“One thing you can be sure about in life: just when you think that things are never ever going to get better, they suddenly get worse.”
This is a reference from British television, but in the United States, it has applied to the New York Jets for a long time.
As such, it was difficult to envisage anything other than a painful ending to the Jets’ Week 4 game with the Pittsburgh Steelers, which saw Zach Wilson – returning from a preseason knee injury that once looked as if it would end his 2022 campaign before it started – given three minutes and 35 seconds to drive his team down 65 yards for a game-winning touchdown.
The fact he succeeded in doing so and the manner in which he achieved that feat suggests head coach Robert Saleh may soon be able to start pulling out the receipts he so emphatically referenced in response to criticism of his team following a lopsided season-opening 24-9 loss to the Baltimore Ravens.
Wilson’s raw numbers – a completion percentage of 50, 252 passing yards, one touchdown and two interceptions – along with a well-thrown percentage of 77.4 (below the average of 79 for the week) do not illustrate an overly impressive performance from a quarterback the franchise is hoping and praying will make the leap in his second year in the NFL.
And in many ways, Wilson’s display was a “greatest hits” of everything that makes observers doubt his ability to succeed at the highest level. He struggled under pressure, missed throws, attempted dangerous desperate heaves and, unsurprisingly, committed turnovers that might have proved backbreaking on another day.
Yet Wilson never lost the confidence he exuded on the Jets’ first touchdown drive, which saw him hit Elijah Moore on a perfectly timed deep comeback and go back to the same receiver on the deep dig before he then caught the ball for the score from Braxton Berrios on a trick play he celebrated with the Griddy Dance.
There was both grit and that same confidence on display as Wilson then led the Jets on successive touchdown drives to turn around a 20-10 deficit and secure the victory.

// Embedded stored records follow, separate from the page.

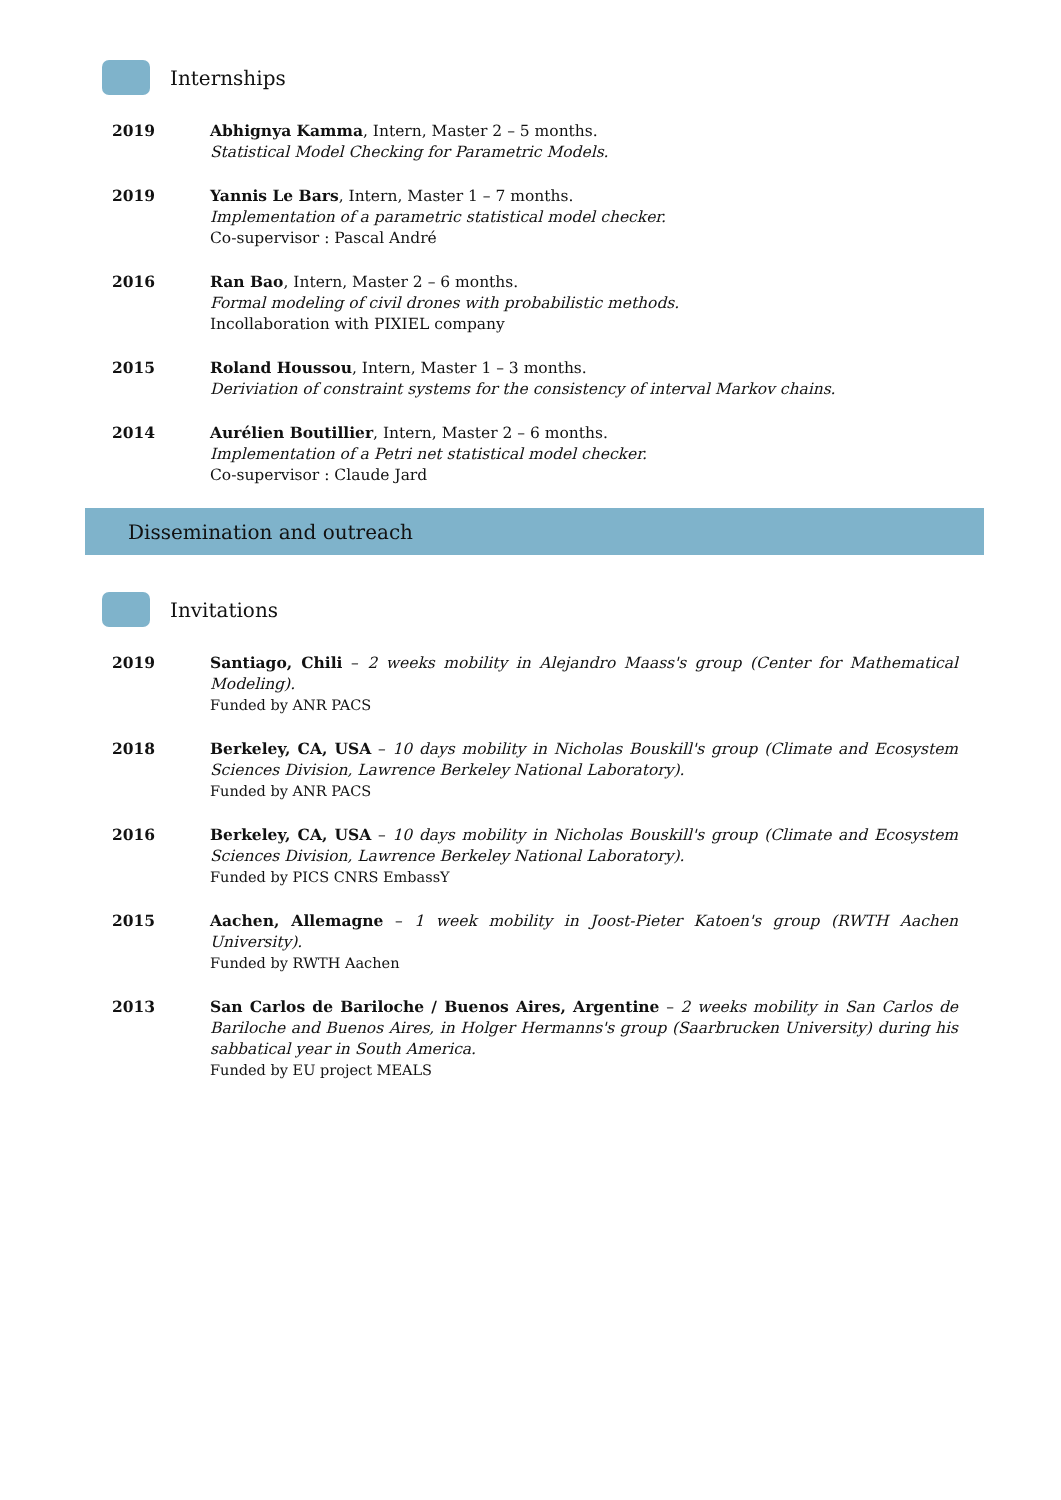Internships
2019 Abhignya Kamma, Intern, Master 2 – 5 months.
Statistical Model Checking for Parametric Models.
2019 Yannis Le Bars, Intern, Master 1 – 7 months.
Implementation of a parametric statistical model checker.
Co-supervisor : Pascal André
2016 Ran Bao, Intern, Master 2 – 6 months.
Formal modeling of civil drones with probabilistic methods.
Incollaboration with PIXIEL company
2015 Roland Houssou, Intern, Master 1 – 3 months.
Deriviation of constraint systems for the consistency of interval Markov chains.
2014 Aurélien Boutillier, Intern, Master 2 – 6 months.
Implementation of a Petri net statistical model checker.
Co-supervisor : Claude Jard
Dissemination and outreach
Invitations
2019 Santiago, Chili – 2 weeks mobility in Alejandro Maass's group (Center for Mathematical Modeling).
Funded by ANR PACS
2018 Berkeley, CA, USA – 10 days mobility in Nicholas Bouskill's group (Climate and Ecosystem Sciences Division, Lawrence Berkeley National Laboratory).
Funded by ANR PACS
2016 Berkeley, CA, USA – 10 days mobility in Nicholas Bouskill's group (Climate and Ecosystem Sciences Division, Lawrence Berkeley National Laboratory).
Funded by PICS CNRS EmbassY
2015 Aachen, Allemagne – 1 week mobility in Joost-Pieter Katoen's group (RWTH Aachen University).
Funded by RWTH Aachen
2013 San Carlos de Bariloche / Buenos Aires, Argentine – 2 weeks mobility in San Carlos de Bariloche and Buenos Aires, in Holger Hermanns's group (Saarbrucken University) during his sabbatical year in South America.
Funded by EU project MEALS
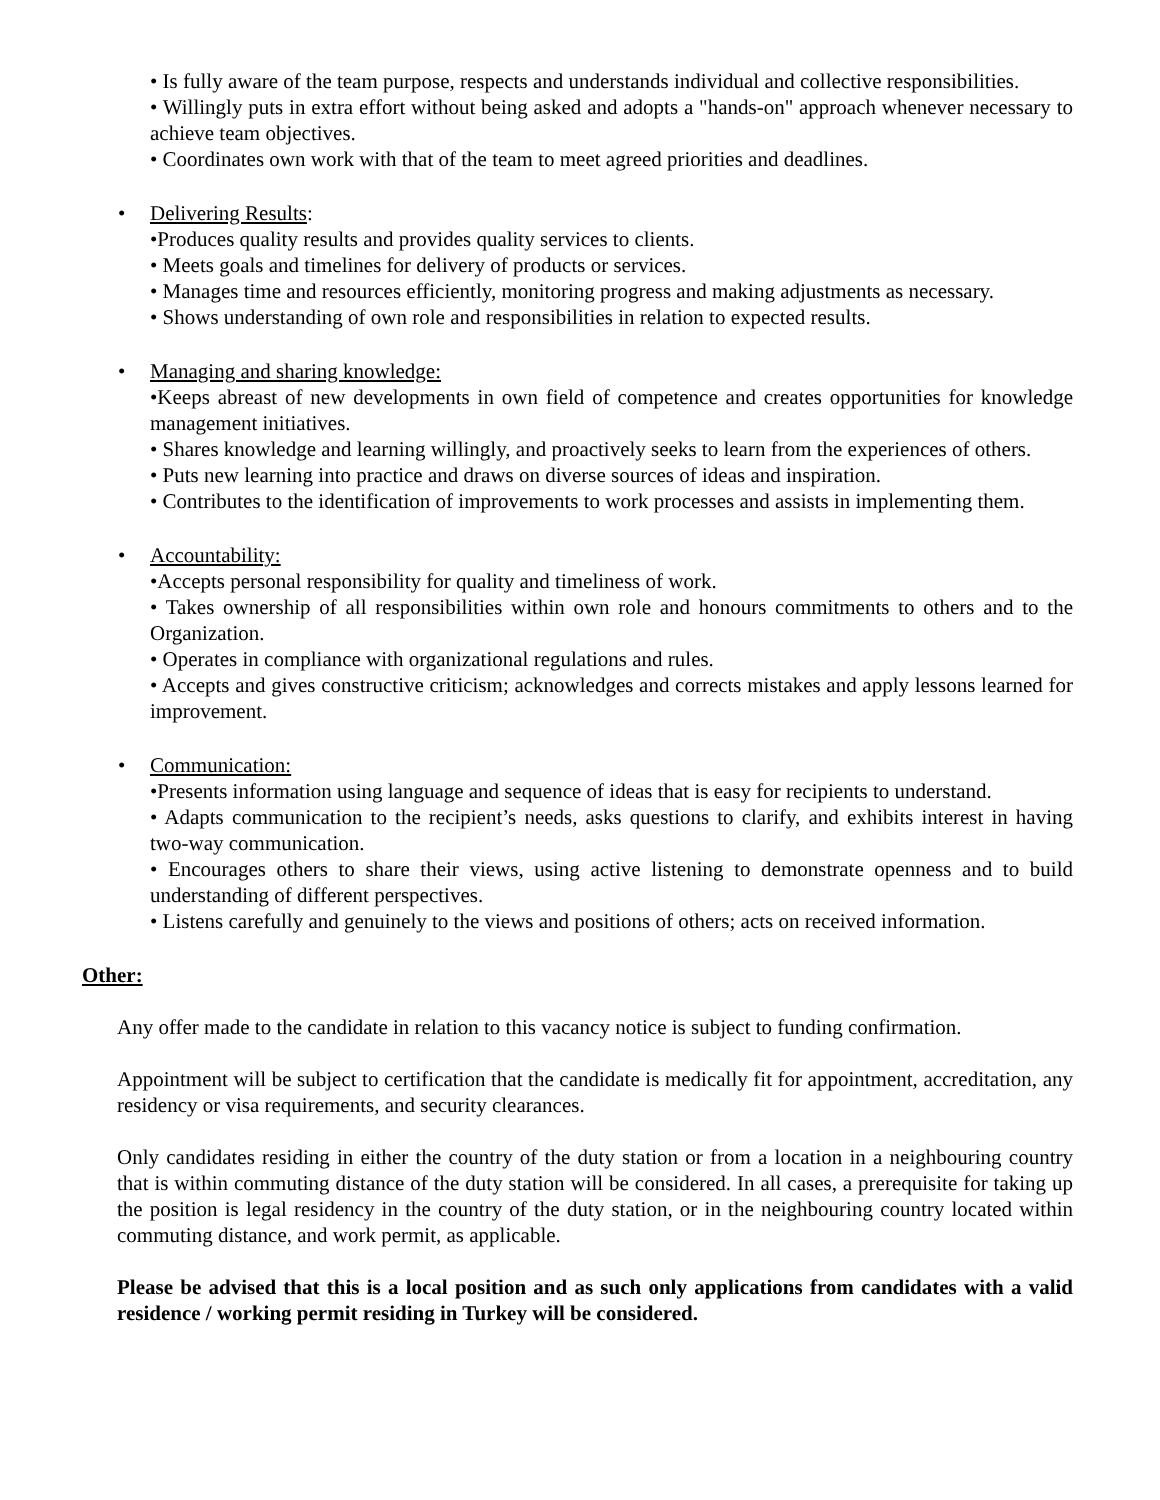• Is fully aware of the team purpose, respects and understands individual and collective responsibilities.
• Willingly puts in extra effort without being asked and adopts a "hands-on" approach whenever necessary to achieve team objectives.
• Coordinates own work with that of the team to meet agreed priorities and deadlines.
• Delivering Results:
•Produces quality results and provides quality services to clients.
• Meets goals and timelines for delivery of products or services.
• Manages time and resources efficiently, monitoring progress and making adjustments as necessary.
• Shows understanding of own role and responsibilities in relation to expected results.
• Managing and sharing knowledge:
•Keeps abreast of new developments in own field of competence and creates opportunities for knowledge management initiatives.
• Shares knowledge and learning willingly, and proactively seeks to learn from the experiences of others.
• Puts new learning into practice and draws on diverse sources of ideas and inspiration.
• Contributes to the identification of improvements to work processes and assists in implementing them.
• Accountability:
•Accepts personal responsibility for quality and timeliness of work.
• Takes ownership of all responsibilities within own role and honours commitments to others and to the Organization.
• Operates in compliance with organizational regulations and rules.
• Accepts and gives constructive criticism; acknowledges and corrects mistakes and apply lessons learned for improvement.
• Communication:
•Presents information using language and sequence of ideas that is easy for recipients to understand.
• Adapts communication to the recipient’s needs, asks questions to clarify, and exhibits interest in having two-way communication.
• Encourages others to share their views, using active listening to demonstrate openness and to build understanding of different perspectives.
• Listens carefully and genuinely to the views and positions of others; acts on received information.
Other:
Any offer made to the candidate in relation to this vacancy notice is subject to funding confirmation.
Appointment will be subject to certification that the candidate is medically fit for appointment, accreditation, any residency or visa requirements, and security clearances.
Only candidates residing in either the country of the duty station or from a location in a neighbouring country that is within commuting distance of the duty station will be considered. In all cases, a prerequisite for taking up the position is legal residency in the country of the duty station, or in the neighbouring country located within commuting distance, and work permit, as applicable.
Please be advised that this is a local position and as such only applications from candidates with a valid residence / working permit residing in Turkey will be considered.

He hit Corey Davis in stride on fourth down to keep the first of those drives alive before connecting with Davis again on the whip route for a five-yard touchdown after a succession of red-zone penalties threatened to stall the Jets’ progress.
Wilson was six for six passing on the final drive, producing another pinpoint downfield throw to Davis to help set up Breece Hall’s two-yard touchdown run to stun a Steelers crowd ready to crown Kenny Pickett as their savior after he replaced Mitchell Trubisky at halftime.

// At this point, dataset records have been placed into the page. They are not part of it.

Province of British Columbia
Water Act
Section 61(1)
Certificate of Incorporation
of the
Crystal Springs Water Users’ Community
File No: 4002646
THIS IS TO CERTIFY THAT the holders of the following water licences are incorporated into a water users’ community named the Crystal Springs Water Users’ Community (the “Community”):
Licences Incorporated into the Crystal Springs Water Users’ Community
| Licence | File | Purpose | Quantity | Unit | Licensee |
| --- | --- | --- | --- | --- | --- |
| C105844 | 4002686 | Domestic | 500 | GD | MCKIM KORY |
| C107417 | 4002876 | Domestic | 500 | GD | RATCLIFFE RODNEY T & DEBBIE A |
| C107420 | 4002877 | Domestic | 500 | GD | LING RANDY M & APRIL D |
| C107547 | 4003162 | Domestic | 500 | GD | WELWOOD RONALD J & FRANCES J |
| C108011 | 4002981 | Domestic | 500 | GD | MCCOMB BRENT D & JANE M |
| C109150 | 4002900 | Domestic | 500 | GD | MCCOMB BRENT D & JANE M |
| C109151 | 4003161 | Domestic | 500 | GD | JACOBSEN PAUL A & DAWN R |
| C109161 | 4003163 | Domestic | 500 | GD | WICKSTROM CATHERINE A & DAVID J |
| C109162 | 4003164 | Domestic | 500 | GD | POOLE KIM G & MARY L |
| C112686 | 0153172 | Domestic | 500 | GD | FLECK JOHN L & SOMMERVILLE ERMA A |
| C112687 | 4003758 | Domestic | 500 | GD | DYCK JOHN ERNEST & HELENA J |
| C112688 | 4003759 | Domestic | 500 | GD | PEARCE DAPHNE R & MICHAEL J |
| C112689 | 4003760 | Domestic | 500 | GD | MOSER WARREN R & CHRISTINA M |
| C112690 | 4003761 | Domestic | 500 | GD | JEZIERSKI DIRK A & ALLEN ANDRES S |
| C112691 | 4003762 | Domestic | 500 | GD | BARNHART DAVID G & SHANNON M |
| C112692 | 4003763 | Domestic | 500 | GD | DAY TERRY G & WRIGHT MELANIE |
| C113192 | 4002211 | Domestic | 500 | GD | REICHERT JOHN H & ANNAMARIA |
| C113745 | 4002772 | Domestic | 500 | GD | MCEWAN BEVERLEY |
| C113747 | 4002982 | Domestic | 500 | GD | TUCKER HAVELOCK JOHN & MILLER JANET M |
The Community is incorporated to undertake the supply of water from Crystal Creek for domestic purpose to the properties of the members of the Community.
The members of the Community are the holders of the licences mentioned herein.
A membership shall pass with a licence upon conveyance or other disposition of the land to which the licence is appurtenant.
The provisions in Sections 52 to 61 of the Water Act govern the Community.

Both Wilson and the Jets still have a long way to go. The downs that came with the critical ups in this game reiterated as much. Yet his showing also demonstrated how effective he could become with a talented supporting cast around him.
The Jets’ offensive line has been hit by injuries, but between Hall, Davis, Moore and standout rookie Garrett Wilson, last year’s second overall pick has the skill position players around him to make significant strides in 2022.
Garrett Wilson (two receptions for 41 yards) was kept relatively quiet by his early-season standards, but Davis (five for 74 yards and a touchdown) and Moore (three for 53 yards) shone when it mattered for the Jets, while Hall’s 66-yard effort contained flashes of the upside on the ground that convinced the Jets to take him in the second round.
A big-ticket signing in free agency last year, Davis is repaying the Jets’ investment in him by registering a burn, which is when a receiver wins his matchup with a defender on a play where he is targeted, on 18 of his 24 targets. His burn rate of 75% is the best among receivers with at least 20 targets. He also leads all wideouts in burn yards per target (17.16) and big-play rate (56.1%).
Garrett Wilson is averaging 3.7 burn yards per route, well above the average of 3.0, and all three of the Jets’ top trio of wideouts have double-digit receptions for first downs. Davis has racked up 13, Garrett Wilson has 12 and Moore 10. Hall, meanwhile, is averaging 4.7 yards per attempt and has put up 3.24 yards before contact per rush (the average for backs with at least 10 attempts is 2.51), showing burst that was doubted by some draftniks prior to his selection by the Jets.
On the other side of the ball, however, there are still doubts about a defense that has allowed 12 offensive touchdowns, tied for the third-most in the NFL, even after a performance in which they picked off Trubisky once and Pickett three times.
While the Steelers were missing star edge rusher T.J. Watt and dealing with subpar play at quarterback, a win on the road in Pittsburgh is one that should instill confidence in the ecosystem and in Wilson.
Games against the Miami Dolphins, Green Bay Packers and Denver Broncos present a challenging immediate road ahead for Wilson but after his fourth-quarter heroics in Pittsburgh, there is room for confidence that this time, with this quarterback and this surrounding cast, things will finally get better for the Jets.